In the end, though for God to be God doesn't he have to set the rules of play?  Isn't it really up to God who he saves and who he doesn't?  Why should he be subject to my preference?  Yet he is loving, gracious, holy and just.    but for totally selfish reasons the challenge for me is to know who God has chosen and who he hasn't.  I want to know if I can ever say to anyone again with certainty that 'God loves you', or is there some way that I can see a permanent banishment from God as somehow loving?    I want to be able to resolve satisfactorily in my head and heart that Jesus' sacrificial gift was perfectly executed, and includes everyone irrespective of whether everyone responds and without what appears to be heretical universalism.   I want to know what the point of evangelism is, if salvation is simply a spirit enabled, sovereign act of God, and HOW to evangelise without misrepresenting the truth and preaching a gospel other than one that saves.

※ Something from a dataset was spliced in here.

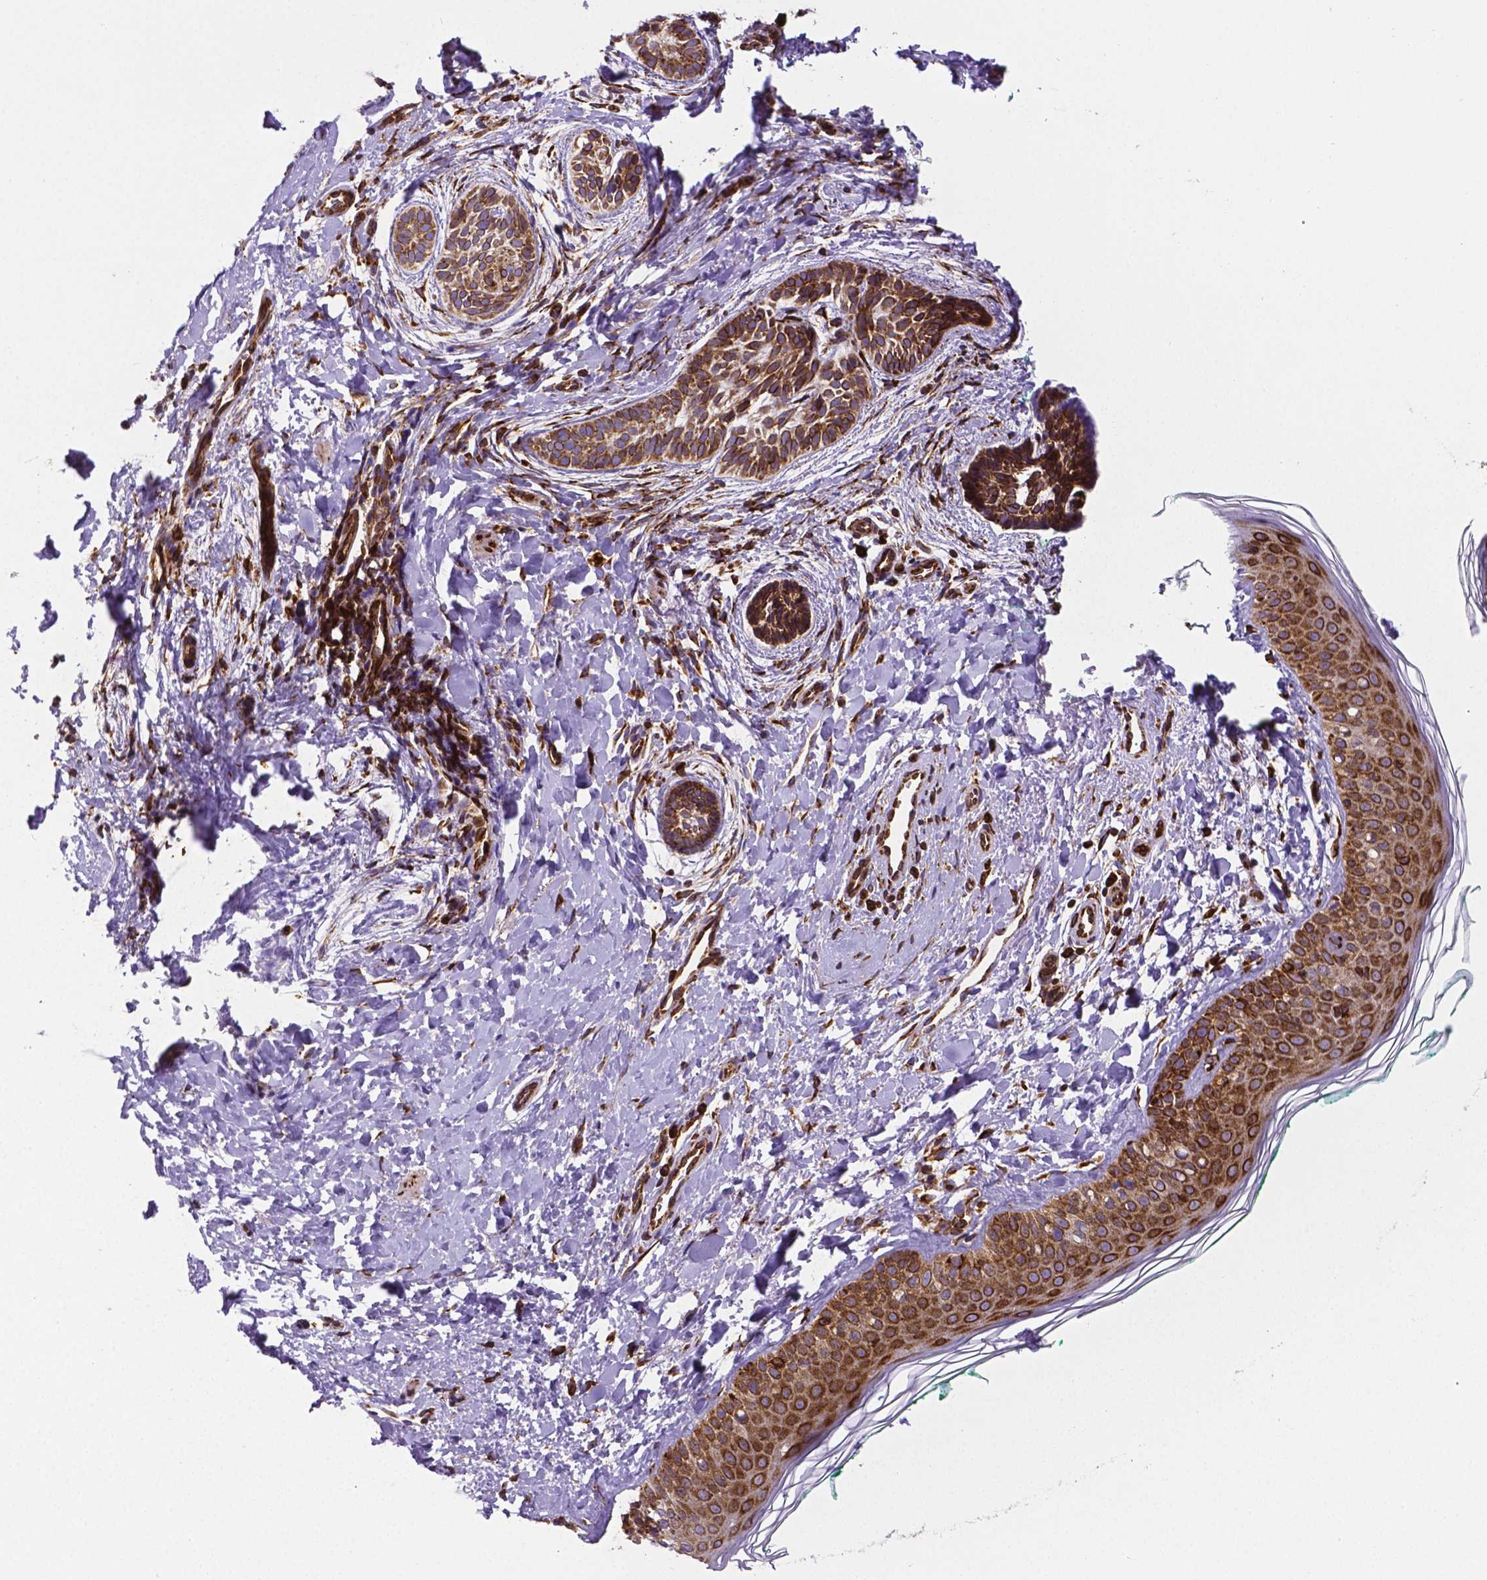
{"staining": {"intensity": "strong", "quantity": ">75%", "location": "cytoplasmic/membranous"}, "tissue": "skin cancer", "cell_type": "Tumor cells", "image_type": "cancer", "snomed": [{"axis": "morphology", "description": "Basal cell carcinoma"}, {"axis": "topography", "description": "Skin"}], "caption": "Tumor cells display high levels of strong cytoplasmic/membranous staining in approximately >75% of cells in skin cancer (basal cell carcinoma). Ihc stains the protein in brown and the nuclei are stained blue.", "gene": "MTDH", "patient": {"sex": "male", "age": 63}}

Maybe the truth is that  there is a synergy in the saving grace from God. Maybe it is not we reach for God or he reaches to us, but perhaps it is that both reach for each other from the beginning of time? perhaps looking for a linear logic to understand the cause and effect is too limiting for an action of a God who is so sacrificial in his Love for us? perhaps the paradoxical approach is the only one that fully combines the scriptures which extol the grace of God and our need to respond to the yearning for God that is within every human heart?

But what of comfort?  What of the certainty of where we go when we're finished with our mortal body as we await our resurrection and face the final judgement? "God knows" seems poor comfort when a person has lost the physical comfort of some loved one's presence.  Do we need to be able to determine whether those who have lived with us are included in Christ?   and do we need certainty of salvation to attempt to live right? Isn't the law, still the law?

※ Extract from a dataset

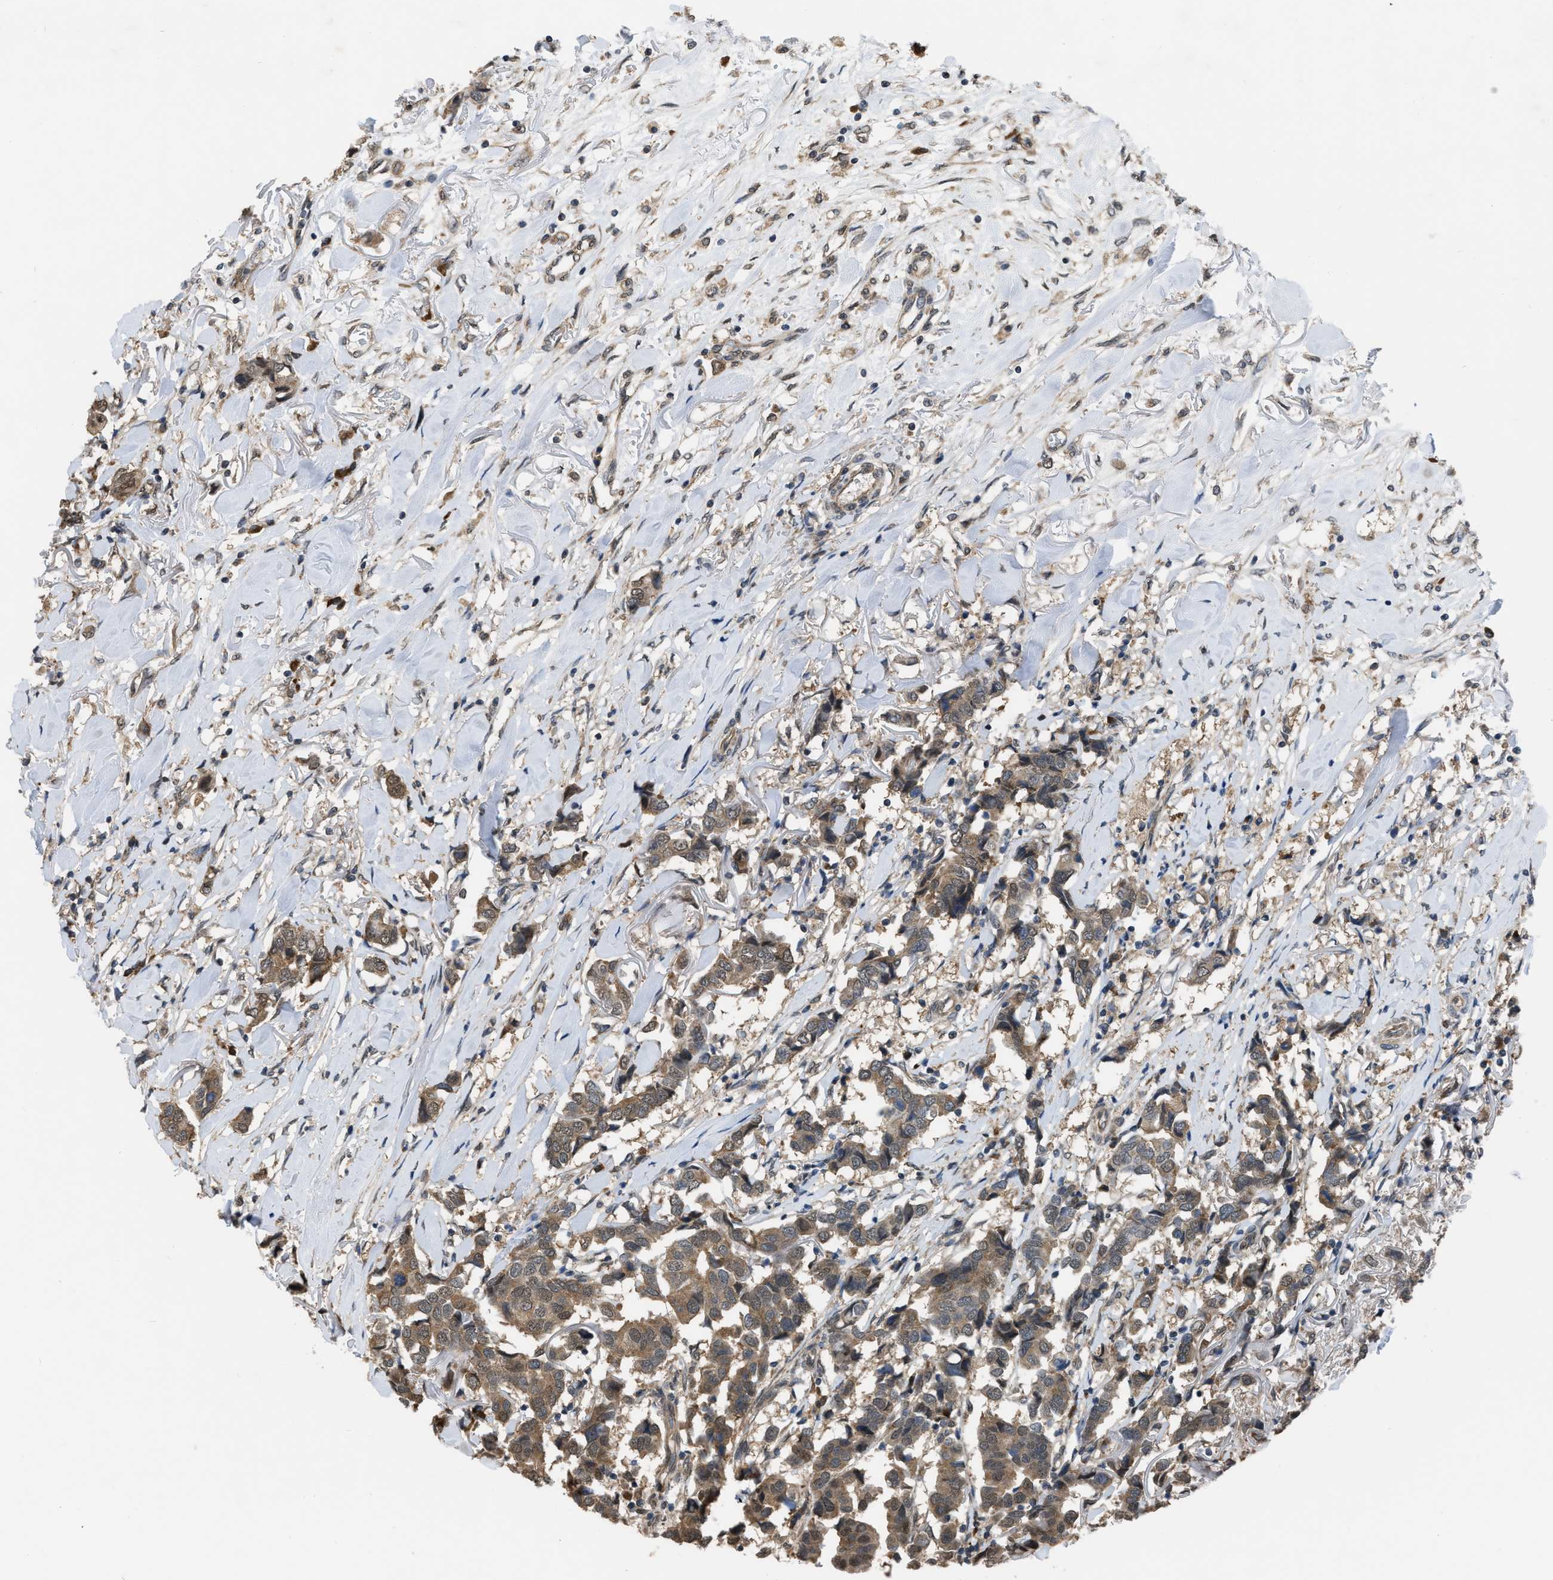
{"staining": {"intensity": "moderate", "quantity": ">75%", "location": "cytoplasmic/membranous"}, "tissue": "breast cancer", "cell_type": "Tumor cells", "image_type": "cancer", "snomed": [{"axis": "morphology", "description": "Duct carcinoma"}, {"axis": "topography", "description": "Breast"}], "caption": "DAB (3,3'-diaminobenzidine) immunohistochemical staining of human breast cancer (intraductal carcinoma) demonstrates moderate cytoplasmic/membranous protein positivity in about >75% of tumor cells.", "gene": "BCL7C", "patient": {"sex": "female", "age": 80}}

All I can say for sure right now is that with everything in me that can, I want to love God.  I'm convinced that to the fullest of my ability to respond, I'm organising my thoughts, actions and hopes heavenward, mindful that there are some areas of my life that are yet to be subject fully to his law - even after all these years of trying to follow Him.   If my sins are able to be counted paid in Christ, then I am grateful his sacrifice, grace and love is sufficient for me.  Even if I am not counted as covered by his blood, it does not remove the need to comply with his law which is still a better [perfect] way to live with each other even if there is no eternal reward.  Whether I am or not chosen, elect or disqualified from his saving grace, I hope I can graciously live to bring little shame to his name while I am alive in my body.  God is still God, He is still creator and author of life, I still owe him everything whether he wants me with him forever or just for now.  He is important, I am just a flicker in the flame of life... a gust in the wind... a moment in history.

I'm at a funeral today. I hope that it gives me opportunity to talk about death, life and God. I hope that my own struggles don't get in the way of pointing to Christ. I hope that in pointing to Christ I don't lead people to disappointment, but to life. I pray that to whatever measure possible in my regenerated or unregenerated heart I can be influenced by the Spirit of God to be wise, humble and loving.  I pray that theology doesn't just affect thinking, but action, and that action comes from the heart and the head.  If the power of the resurrection is available to me, I trust that i will use it well to proclaim Christ, and him crucified so that those who can respond to the Gospel of Christ [by whatever method is valid] can do so and there may be a party in heaven for those that are welcomed in.